Rapid and unplanned economic development has taken its toll on ecosystems, which provide vital sources of natural protection against disasters. For instance, despite the fact that intact mangrove forests can reduce the flow rate of tsunamis by up to 90%, at least half of all mangrove forests have disappeared globally. In the Philippines, 70% of mangroves were destroyed (PDF) from 1918-1993. This destruction has substantially increased physical exposure to disasters and reduced the natural environment’s ability to mitigate the risk.
Of the three disaster variables, vulnerability is the most closely linked to the social, economic, and political environments. By definition, some groups appear more vulnerable to disaster risks than others. Key intervening variables include class, occupation, caste, ethnicity, gender, disability, physical and psychological health, age, immigration status, and social networks. One’s ability to access the resources s/he needs to cope with and adapt to stress – their “architecture of entitlements” (paywall) – is determined by these various factors, which shape social relations, political contexts, and structures of domination.
Differential vulnerability helps to ensure that different individuals and groups weather (no pun intended) disasters better than others. During the 2004 Indian Ocean tsunami, for instance, women were three to four times more likely to die than men in affected areas. This outcome occurred for a variety of reasons. Due to cultural norms, most women wore bulky clothing that covered most of their bodies; when this got wet, it weighed them down. Women were also far less likely to be able to swim (PDF) given their social roles and religious mores.
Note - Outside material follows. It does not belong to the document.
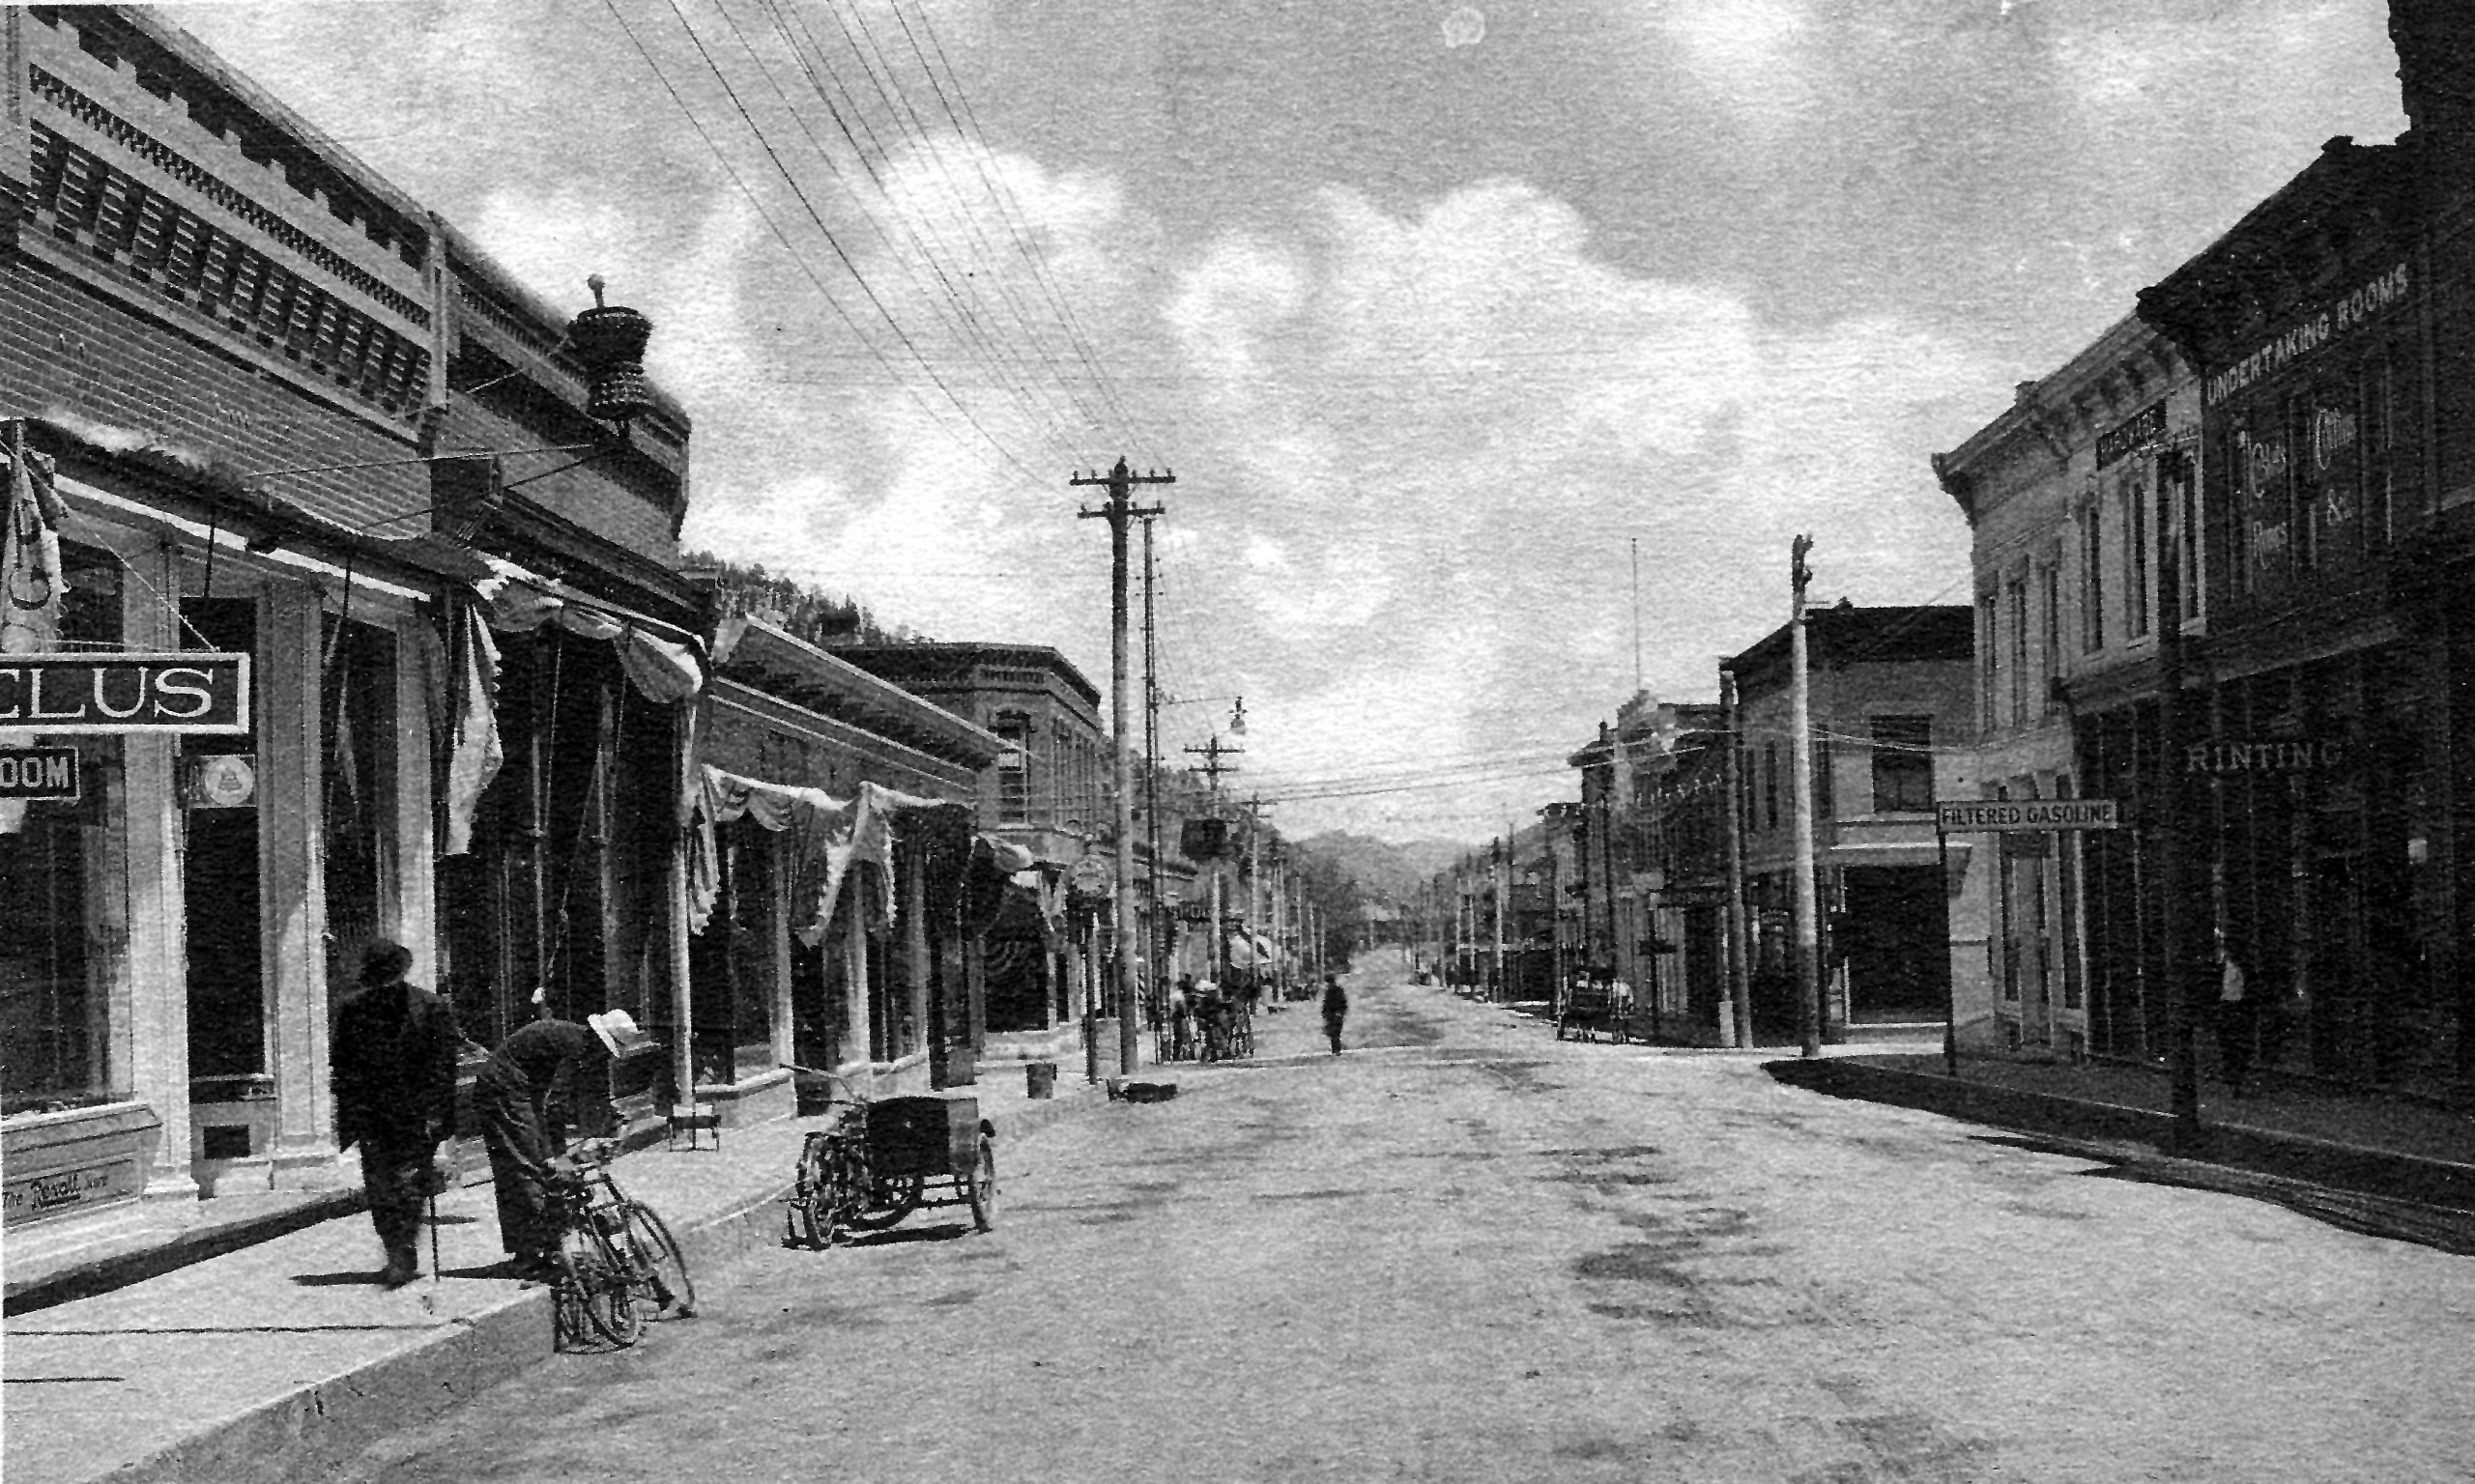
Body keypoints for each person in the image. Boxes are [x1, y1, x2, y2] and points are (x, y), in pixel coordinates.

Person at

Interestingly, even natural hazards –the most natural of the three variables – have also undergone changes due to human actions. Global temperatures have increased 0.85°C since 1880. Since the 1970s, global average precipitation has decreased by 10cm per year, but it has increased by more than 20% in certain regions (including the Northeast and Midwestern US). Accordingly, the number of extreme events associated with climate change rose by 50% over this three decade period. There even appears to be evidence that human activities can alter seismic risks. Researchers have connected a string of earthquakes in states from Ohio to Oklahoma to the high-pressure injection of wastewater into underground wells.
While it is difficult for reporters on a deadline to analyze the social, economic, and political drivers of various disasters, it is important that we begin to inch away from the myth of naturalness. Placing the blame for every disaster on the “capricious hand” of God or nature is dangerous and irresponsible.
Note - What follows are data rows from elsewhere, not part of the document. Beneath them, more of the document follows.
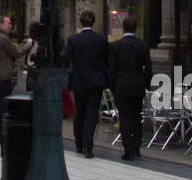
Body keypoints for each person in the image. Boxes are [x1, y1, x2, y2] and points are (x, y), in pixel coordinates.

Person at [64, 9, 109, 158]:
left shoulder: (73, 40)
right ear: (93, 22)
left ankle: (79, 144)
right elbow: (107, 60)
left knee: (80, 112)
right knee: (91, 113)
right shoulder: (101, 39)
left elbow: (67, 60)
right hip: (95, 82)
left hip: (79, 81)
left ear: (81, 22)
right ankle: (88, 145)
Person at [107, 15, 152, 161]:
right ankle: (136, 147)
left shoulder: (116, 46)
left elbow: (112, 70)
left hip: (121, 86)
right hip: (137, 86)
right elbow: (148, 69)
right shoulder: (143, 45)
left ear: (123, 28)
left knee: (125, 118)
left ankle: (127, 148)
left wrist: (113, 86)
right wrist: (145, 84)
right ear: (135, 28)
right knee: (137, 117)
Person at [0, 14, 31, 145]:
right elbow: (15, 53)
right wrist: (27, 46)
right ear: (0, 25)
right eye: (8, 23)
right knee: (0, 107)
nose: (10, 25)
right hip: (2, 76)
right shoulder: (2, 38)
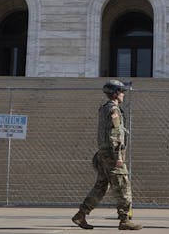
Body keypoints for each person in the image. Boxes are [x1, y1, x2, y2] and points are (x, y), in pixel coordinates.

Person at [72, 80, 142, 231]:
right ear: (116, 93)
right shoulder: (113, 109)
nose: (123, 94)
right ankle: (124, 220)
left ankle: (81, 214)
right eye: (122, 92)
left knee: (101, 186)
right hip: (112, 154)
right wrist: (118, 156)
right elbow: (115, 134)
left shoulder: (105, 108)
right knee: (123, 185)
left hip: (103, 153)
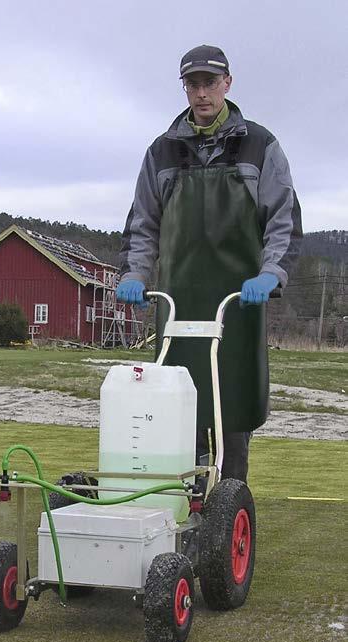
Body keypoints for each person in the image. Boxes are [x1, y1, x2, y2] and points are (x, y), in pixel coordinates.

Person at [116, 44, 302, 483]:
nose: (202, 93)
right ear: (185, 88)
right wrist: (134, 274)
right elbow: (143, 224)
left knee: (231, 417)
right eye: (193, 84)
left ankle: (230, 510)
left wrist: (270, 273)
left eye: (210, 83)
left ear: (227, 84)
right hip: (177, 306)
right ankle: (181, 517)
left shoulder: (259, 145)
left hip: (237, 305)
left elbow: (284, 220)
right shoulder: (161, 152)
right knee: (177, 415)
First, it strips robs disaster survivors of their agency. They are just poor victims suffering from Acts of God. Secondly, in places where disasters are common (like the Philippines) it allows people who are disconnected from the events to blame the victims for not moving away from the threat. Thirdly – and perhaps most importantly – this mindset tends to make us complacent. If we accept disasters as natural events that we cannot control, what is our incentive to invest in disaster risk reduction strategies like curbing poverty, replanting mangrove forests, or hardening critical infrastructure? What is the hook for curbing carbon emissions to mitigate climate change?
The first step to addressing the rise in disasters worldwide is to admit that disasters aren’t natural. They’re manmade. Maybe if we do that we can get off our asses and do something about them.